'Dipped Into Oblivion' is the gripping, beautifully written story of what happened to Sacha Bonsor when she suffered a life-threatening brain haemorrhage at the age of only 20.
At the age of 20, Sacha Bonsor was due to take her first-year exams at university. She felt strange and assumed she was starting a bout of gastric flu. In fact, she was experiencing a life-threatening brain haemorrhage.
Fortunately she recovered, slowly regaining her strength, sight and balance. Yet her neurologist explained she was very likely to have another "bleed" which, this time, could leave her seriously disabled, or dead. This might happen the following year, or in fifty years' time. No one could be sure . . . It felt like having a time bomb ticking inside her head . . .
There was one scrap of hope. Four eminent neurosurgeons had the skill to operate, but they might make her condition worse.
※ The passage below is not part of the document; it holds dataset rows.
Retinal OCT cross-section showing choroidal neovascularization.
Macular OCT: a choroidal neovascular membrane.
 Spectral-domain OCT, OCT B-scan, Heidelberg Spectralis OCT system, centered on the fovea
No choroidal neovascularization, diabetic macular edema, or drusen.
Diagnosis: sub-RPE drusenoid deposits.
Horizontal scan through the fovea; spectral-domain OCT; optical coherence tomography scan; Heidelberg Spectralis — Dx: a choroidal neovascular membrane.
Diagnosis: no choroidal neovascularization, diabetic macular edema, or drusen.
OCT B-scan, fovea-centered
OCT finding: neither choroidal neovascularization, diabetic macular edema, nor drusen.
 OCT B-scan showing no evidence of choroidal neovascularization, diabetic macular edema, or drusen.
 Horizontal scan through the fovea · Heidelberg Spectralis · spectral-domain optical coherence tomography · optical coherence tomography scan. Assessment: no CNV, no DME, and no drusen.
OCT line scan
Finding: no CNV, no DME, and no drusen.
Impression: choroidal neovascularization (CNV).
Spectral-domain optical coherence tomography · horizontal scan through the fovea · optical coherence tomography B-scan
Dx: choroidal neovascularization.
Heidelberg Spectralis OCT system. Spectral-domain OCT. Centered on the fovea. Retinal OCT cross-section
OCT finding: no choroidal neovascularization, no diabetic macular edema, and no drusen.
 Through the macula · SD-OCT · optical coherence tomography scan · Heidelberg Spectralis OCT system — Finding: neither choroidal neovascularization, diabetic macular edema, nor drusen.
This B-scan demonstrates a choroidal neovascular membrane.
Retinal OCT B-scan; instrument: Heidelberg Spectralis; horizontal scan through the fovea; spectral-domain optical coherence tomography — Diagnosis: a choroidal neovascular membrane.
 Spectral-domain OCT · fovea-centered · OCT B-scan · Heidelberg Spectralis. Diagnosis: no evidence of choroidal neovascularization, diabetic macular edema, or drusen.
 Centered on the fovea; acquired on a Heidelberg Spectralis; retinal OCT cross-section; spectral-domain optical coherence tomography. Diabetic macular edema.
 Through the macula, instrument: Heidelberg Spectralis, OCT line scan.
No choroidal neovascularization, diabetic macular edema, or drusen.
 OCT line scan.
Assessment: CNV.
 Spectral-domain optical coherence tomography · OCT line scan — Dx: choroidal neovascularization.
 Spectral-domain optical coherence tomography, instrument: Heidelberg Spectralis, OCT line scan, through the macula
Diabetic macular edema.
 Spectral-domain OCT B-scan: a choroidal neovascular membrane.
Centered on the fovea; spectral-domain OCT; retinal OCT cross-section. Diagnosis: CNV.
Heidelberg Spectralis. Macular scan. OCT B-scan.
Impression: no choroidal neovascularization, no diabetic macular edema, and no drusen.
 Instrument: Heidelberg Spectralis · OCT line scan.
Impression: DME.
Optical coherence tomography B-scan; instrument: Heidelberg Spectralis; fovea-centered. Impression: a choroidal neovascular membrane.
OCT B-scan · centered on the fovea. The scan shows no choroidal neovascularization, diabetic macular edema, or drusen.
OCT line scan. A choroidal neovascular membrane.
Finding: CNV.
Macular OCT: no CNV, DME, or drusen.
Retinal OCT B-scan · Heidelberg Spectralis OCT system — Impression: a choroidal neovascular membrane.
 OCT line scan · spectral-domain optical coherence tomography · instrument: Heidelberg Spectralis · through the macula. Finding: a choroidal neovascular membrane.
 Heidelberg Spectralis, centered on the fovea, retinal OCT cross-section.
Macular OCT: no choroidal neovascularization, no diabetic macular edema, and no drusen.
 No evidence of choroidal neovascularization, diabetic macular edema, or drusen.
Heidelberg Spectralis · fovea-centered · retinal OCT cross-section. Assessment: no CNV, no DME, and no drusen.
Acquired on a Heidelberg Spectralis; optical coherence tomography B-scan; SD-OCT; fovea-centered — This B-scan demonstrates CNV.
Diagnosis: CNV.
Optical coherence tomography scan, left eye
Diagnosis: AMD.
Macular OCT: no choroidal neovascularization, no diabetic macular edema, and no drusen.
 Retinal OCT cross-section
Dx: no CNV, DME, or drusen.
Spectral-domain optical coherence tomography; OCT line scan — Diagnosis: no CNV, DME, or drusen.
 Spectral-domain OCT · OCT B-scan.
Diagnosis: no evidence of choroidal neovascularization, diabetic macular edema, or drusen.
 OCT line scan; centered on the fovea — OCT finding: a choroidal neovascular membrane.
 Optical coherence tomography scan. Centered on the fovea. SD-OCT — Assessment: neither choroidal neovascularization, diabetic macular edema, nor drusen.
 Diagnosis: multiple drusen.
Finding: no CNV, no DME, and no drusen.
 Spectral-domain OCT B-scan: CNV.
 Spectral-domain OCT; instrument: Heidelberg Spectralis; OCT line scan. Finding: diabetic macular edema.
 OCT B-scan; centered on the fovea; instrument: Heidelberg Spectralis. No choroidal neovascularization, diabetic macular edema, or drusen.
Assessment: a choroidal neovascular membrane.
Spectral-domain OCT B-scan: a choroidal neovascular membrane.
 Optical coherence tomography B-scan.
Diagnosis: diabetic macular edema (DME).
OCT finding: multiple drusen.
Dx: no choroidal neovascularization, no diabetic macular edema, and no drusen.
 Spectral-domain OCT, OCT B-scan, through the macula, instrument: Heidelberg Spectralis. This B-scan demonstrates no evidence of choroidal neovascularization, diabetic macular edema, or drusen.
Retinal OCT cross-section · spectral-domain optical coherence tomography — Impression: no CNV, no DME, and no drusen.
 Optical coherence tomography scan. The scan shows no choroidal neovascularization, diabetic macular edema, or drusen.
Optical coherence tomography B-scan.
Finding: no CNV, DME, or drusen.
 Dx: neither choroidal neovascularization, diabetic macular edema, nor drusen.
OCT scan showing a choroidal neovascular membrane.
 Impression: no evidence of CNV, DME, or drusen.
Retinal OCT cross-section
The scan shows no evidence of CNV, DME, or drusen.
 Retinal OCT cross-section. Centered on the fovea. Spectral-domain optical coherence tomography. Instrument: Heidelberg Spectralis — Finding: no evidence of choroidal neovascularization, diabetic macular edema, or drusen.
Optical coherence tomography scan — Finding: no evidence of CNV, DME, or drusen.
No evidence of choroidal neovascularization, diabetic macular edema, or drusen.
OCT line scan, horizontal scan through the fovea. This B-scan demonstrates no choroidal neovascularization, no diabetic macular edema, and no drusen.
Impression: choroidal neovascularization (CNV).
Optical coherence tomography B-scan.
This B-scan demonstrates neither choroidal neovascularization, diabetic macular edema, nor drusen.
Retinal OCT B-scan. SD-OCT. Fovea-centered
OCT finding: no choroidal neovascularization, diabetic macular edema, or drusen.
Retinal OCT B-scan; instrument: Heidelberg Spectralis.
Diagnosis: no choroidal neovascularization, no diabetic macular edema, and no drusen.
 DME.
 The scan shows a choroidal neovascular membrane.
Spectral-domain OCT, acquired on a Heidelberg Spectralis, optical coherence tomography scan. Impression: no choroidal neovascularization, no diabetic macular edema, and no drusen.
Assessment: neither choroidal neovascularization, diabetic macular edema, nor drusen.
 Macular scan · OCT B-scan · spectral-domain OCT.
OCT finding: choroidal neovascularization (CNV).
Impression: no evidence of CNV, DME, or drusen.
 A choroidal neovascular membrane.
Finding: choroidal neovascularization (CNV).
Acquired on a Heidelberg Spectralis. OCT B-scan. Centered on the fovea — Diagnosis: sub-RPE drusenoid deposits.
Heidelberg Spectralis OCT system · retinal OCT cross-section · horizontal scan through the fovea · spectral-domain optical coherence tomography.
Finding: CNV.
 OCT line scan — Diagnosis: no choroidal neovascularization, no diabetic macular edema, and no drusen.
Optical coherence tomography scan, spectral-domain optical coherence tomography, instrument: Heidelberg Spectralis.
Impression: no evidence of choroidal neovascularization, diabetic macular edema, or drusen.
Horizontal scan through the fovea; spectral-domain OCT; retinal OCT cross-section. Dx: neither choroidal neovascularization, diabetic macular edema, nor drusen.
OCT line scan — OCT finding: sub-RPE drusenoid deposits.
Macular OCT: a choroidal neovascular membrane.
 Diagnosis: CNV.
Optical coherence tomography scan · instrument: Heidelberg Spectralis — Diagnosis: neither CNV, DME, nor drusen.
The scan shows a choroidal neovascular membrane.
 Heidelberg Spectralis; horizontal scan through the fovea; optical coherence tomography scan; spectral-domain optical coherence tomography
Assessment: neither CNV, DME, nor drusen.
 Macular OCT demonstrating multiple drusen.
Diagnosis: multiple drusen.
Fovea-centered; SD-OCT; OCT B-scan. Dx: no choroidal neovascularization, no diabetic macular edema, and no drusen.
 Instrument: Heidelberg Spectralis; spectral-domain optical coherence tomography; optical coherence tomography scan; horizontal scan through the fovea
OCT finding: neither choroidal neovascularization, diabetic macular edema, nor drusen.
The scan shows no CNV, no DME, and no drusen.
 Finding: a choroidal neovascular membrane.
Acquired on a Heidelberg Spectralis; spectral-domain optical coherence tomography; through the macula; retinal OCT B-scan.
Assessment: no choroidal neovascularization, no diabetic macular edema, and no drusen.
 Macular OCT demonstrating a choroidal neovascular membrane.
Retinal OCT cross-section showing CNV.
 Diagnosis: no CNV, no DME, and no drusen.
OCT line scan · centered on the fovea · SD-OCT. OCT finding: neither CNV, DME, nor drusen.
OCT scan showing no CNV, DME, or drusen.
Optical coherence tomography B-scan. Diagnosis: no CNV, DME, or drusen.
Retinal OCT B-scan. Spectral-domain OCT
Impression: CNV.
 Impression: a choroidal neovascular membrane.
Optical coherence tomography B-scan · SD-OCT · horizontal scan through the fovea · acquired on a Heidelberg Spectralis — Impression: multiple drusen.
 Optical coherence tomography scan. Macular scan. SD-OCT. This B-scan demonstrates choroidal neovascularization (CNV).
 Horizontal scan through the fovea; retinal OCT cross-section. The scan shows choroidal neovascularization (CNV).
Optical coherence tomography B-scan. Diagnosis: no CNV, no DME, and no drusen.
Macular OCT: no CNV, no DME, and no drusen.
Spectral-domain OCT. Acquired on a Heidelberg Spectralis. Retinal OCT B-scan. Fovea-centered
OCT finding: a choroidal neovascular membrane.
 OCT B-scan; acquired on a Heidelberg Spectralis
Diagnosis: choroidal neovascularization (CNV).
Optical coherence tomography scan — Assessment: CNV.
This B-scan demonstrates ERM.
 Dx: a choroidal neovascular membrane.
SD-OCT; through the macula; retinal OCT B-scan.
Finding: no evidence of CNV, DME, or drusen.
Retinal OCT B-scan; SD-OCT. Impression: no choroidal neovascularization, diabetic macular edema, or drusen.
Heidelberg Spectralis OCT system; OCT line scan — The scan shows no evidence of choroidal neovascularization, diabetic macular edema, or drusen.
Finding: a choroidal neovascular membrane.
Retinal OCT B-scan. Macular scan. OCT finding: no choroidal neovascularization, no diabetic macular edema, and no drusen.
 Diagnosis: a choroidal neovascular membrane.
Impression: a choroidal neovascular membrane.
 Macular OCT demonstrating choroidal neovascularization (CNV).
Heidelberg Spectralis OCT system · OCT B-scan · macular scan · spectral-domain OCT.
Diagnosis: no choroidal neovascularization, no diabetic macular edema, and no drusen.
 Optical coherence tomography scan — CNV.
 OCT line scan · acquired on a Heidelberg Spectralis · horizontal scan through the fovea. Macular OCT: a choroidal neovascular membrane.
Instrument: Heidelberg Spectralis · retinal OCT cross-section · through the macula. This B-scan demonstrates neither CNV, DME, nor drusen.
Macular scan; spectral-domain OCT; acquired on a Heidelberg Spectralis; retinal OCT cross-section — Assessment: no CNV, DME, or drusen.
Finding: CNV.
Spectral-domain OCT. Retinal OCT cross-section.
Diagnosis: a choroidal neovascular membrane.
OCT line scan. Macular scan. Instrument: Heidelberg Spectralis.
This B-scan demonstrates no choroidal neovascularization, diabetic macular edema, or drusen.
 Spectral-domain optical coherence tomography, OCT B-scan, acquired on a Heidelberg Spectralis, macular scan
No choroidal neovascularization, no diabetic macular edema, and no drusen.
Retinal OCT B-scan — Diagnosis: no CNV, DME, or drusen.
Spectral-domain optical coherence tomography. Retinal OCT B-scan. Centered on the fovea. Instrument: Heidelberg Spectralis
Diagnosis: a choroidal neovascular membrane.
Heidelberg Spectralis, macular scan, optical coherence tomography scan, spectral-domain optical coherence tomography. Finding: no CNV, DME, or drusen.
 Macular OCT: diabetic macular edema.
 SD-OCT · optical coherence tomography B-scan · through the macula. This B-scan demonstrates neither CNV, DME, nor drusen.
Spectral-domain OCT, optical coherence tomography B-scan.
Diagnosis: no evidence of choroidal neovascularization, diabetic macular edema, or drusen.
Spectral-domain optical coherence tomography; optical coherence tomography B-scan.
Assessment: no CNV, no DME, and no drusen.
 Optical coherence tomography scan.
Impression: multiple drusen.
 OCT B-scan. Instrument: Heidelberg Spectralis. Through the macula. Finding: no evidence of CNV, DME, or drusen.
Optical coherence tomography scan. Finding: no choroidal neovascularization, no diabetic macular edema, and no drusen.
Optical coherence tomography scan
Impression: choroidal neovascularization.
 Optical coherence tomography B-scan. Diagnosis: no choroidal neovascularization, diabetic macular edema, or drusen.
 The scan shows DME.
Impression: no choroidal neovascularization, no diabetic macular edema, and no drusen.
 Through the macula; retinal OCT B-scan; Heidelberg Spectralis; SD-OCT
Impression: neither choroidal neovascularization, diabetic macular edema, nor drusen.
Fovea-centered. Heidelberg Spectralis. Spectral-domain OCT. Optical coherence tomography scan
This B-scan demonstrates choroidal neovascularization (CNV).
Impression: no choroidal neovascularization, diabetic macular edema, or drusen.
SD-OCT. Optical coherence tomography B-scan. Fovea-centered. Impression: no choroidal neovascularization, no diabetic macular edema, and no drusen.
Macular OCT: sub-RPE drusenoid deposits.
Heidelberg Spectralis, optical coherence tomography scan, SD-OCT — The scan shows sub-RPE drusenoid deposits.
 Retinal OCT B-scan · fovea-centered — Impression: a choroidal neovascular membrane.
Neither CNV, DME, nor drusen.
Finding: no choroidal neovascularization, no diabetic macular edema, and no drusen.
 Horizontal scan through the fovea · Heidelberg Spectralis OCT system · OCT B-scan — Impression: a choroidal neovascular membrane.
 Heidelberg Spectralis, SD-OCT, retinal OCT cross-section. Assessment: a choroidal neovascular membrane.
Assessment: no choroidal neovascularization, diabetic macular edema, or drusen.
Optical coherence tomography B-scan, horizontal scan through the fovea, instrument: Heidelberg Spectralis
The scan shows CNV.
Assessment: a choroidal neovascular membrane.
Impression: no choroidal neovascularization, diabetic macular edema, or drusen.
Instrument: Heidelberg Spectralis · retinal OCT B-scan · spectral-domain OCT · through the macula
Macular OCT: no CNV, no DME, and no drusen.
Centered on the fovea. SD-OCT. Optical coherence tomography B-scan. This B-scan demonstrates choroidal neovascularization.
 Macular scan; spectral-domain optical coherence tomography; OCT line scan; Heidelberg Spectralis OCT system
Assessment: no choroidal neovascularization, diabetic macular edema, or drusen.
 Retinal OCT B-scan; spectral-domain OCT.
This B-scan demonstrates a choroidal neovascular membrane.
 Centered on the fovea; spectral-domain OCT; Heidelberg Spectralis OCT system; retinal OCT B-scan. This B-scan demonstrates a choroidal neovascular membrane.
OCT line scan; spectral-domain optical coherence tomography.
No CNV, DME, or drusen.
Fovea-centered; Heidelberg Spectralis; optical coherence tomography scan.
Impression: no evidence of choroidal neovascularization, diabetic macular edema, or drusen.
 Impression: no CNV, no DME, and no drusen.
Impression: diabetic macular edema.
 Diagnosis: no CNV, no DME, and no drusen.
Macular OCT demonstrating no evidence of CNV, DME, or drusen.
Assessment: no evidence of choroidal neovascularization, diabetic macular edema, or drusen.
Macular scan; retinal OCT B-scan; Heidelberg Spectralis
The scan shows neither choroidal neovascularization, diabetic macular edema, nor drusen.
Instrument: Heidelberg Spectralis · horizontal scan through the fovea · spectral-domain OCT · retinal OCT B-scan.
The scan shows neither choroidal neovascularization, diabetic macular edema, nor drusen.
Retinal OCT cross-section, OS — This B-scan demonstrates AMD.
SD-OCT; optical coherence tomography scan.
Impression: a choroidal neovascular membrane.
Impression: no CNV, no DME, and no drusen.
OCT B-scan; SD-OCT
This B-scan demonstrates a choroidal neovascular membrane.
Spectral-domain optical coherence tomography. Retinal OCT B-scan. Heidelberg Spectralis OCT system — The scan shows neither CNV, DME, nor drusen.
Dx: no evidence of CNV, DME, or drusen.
Only she could decide - to do nothing, or ask one of them for help . . . In the end she opted for surgery - with all the immense risks that might entail - knowing she could only blame herself if all went wrong.
A compulsive read, this extraordinary book is Sacha Bonsor's courageous story of facing death, and finding life . . . how she felt when her world first collapsed in pain and isolation, and the insights she gained after having been "dipped into oblivion". It acts as reminder that the world of the ill is only a footstep away from us all and illustrates the liberation that accompanies the pain involved in making decisions of a life-changing nature.